Activation of innate immunity and deposition of blood-derived fibrin in the central nervous system (CNS) occur in autoimmune and neurodegenerative diseases, including multiple sclerosis (MS) and Alzheimer’s disease (AD). However, the mechanisms that link disruption of the blood-brain barrier (BBB) to neurodegeneration are poorly understood, and exploration of fibrin as a therapeutic target has been limited by its beneficial clotting functions. Here we report the generation of monoclonal antibody 5B8, targeted against the cryptic fibrin epitope γ377-395, to selectively inhibit fibrin-induced inflammation and oxidative stress without interfering with clotting. 5B8 suppressed fibrin-induced nicotinamide adenine dinucleotide phosphate (NADPH) oxidase activation and the expression of proinflammatory genes. In animal models of MS and AD, 5B8 entered the CNS and bound to parenchymal fibrin, and its therapeutic administration reduced the activation of innate immunity and neurodegeneration. Thus, fibrin-targeting immunotherapy inhibited autoimmunity- and amyloid-driven neurotoxicity and might have clinical benefit without globally suppressing innate immunity or interfering with coagulation in diverse neurological diseases.

Akassoglou et al. The fibrin-derived gamma377-395 peptide inhibits microglia activation and suppresses relapsing paralysis in central nervous system autoimmune disease. J Exp Med. 2007 Mar 19;204(3):571-82.

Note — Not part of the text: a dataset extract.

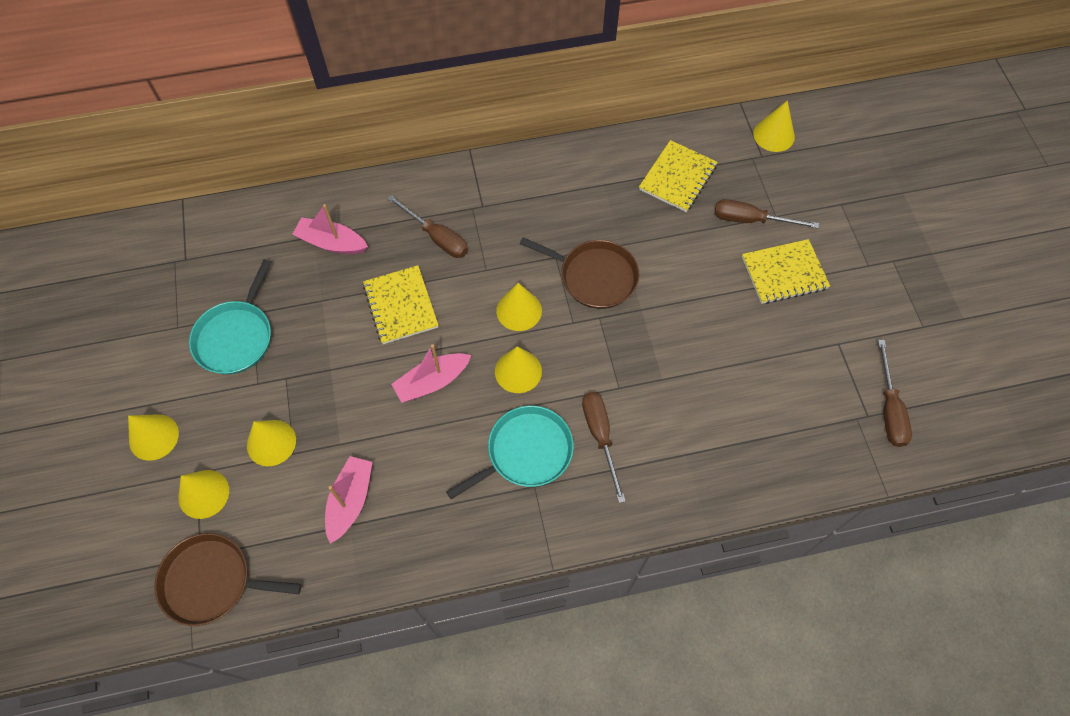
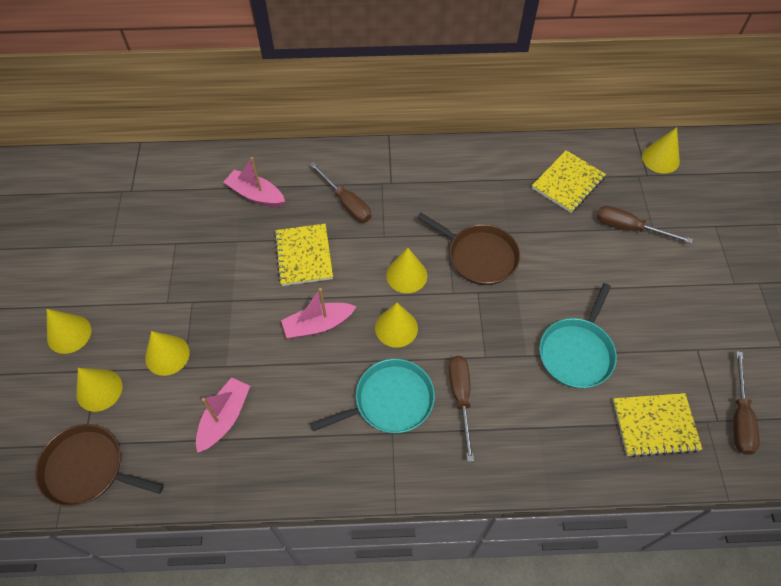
camera: 10 degrees right, 5 degrees down
turquoise pan [189,259,271,374] -> turquoise pan moved to [539,283,617,388]
yellow notebook [742,239,830,304] -> yellow notebook moved to [613,393,702,457]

Perivascular microglia activation is a hallmark of inflammatory demyelination in multiple sclerosis (MS), but the mechanisms underlying microglia activation and specific strategies to attenuate their activation remain elusive. Here, we identify fibrinogen as a novel regulator of microglia activation and show that targeting of the interaction of fibrinogen with the microglia integrin receptor Mac-1 (alpha(M)beta(2), CD11b/CD18) is sufficient to suppress experimental autoimmune encephalomyelitis in mice that retain full coagulation function. We show that fibrinogen, which is deposited perivascularly in MS plaques, signals through Mac-1 and induces the differentiation of microglia to phagocytes via activation of Akt and Rho. Genetic disruption of fibrinogen-Mac-1 interaction in fibrinogen-gamma(390-396A) knock-in mice or pharmacologically impeding fibrinogen-Mac-1 interaction through intranasal delivery of a fibrinogen-derived inhibitory peptide (gamma(377-395)) attenuates microglia activation and suppresses relapsing paralysis. Because blocking fibrinogen-Mac-1 interactions affects the proinflammatory but not the procoagulant properties of fibrinogen, targeting the gamma(377-395) fibrinogen epitope could represent a potential therapeutic strategy for MS and other neuroinflammatory diseases associated with blood-brain barrier disruption and microglia activation.